→ What is expected
From the line with "Fit a 3-D box" through the final line of the entries below, write out each line exactly and nothing else.

→ Material for the task
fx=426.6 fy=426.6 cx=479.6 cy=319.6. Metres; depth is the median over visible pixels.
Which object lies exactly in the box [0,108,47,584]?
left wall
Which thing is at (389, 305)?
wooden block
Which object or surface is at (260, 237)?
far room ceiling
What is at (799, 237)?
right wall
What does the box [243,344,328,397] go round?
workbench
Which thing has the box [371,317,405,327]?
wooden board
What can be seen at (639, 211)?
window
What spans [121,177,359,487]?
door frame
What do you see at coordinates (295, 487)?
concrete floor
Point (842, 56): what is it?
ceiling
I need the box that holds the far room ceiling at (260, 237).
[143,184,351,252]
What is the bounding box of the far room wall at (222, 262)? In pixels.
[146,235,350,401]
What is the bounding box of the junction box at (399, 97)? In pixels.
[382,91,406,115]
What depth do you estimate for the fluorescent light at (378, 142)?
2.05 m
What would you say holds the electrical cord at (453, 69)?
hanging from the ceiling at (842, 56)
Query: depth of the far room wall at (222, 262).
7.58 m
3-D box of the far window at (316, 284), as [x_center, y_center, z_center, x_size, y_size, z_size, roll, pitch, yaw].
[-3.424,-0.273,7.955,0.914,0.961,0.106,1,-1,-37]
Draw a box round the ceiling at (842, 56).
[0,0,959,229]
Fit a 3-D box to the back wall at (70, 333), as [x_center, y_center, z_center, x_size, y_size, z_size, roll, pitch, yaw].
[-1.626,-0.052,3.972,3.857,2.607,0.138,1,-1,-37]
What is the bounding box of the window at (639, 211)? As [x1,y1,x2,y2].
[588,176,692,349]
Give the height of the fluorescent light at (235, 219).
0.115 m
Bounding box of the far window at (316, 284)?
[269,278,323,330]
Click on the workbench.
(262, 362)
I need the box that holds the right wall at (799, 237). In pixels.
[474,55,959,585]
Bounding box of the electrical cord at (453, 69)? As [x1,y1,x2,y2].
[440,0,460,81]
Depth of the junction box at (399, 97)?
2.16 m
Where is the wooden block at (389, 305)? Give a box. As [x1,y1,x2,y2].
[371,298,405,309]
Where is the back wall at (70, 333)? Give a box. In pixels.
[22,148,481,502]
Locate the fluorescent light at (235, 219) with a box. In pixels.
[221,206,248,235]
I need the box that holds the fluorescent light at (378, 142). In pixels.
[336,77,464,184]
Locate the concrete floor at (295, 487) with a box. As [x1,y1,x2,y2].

→ Expected answer
Fit a 3-D box to the back wall at (70, 333), as [x_center, y_center, z_center, x_size, y_size, z_size, roll, pitch, yaw].
[-1.626,-0.052,3.972,3.857,2.607,0.138,1,-1,-37]
What is the bounding box of the window at (639, 211)? As [x1,y1,x2,y2].
[588,176,692,349]
Give the height of the fluorescent light at (235, 219).
0.115 m
Bounding box of the far window at (316, 284)?
[269,278,323,330]
Click on the workbench.
(262, 362)
I need the box that holds the right wall at (799, 237). In pixels.
[474,55,959,585]
Bounding box of the electrical cord at (453, 69)? As [x1,y1,x2,y2].
[440,0,460,81]
Depth of the junction box at (399, 97)?
2.16 m
Where is the wooden block at (389, 305)? Give a box. As [x1,y1,x2,y2].
[371,298,405,309]
Where is the back wall at (70, 333)? Give a box. In pixels.
[22,148,481,502]
Locate the fluorescent light at (235, 219) with a box. In pixels.
[221,206,248,235]
I need the box that holds the fluorescent light at (378, 142). In pixels.
[336,77,464,184]
Locate the concrete floor at (295, 487) with a box. As [x1,y1,x2,y2].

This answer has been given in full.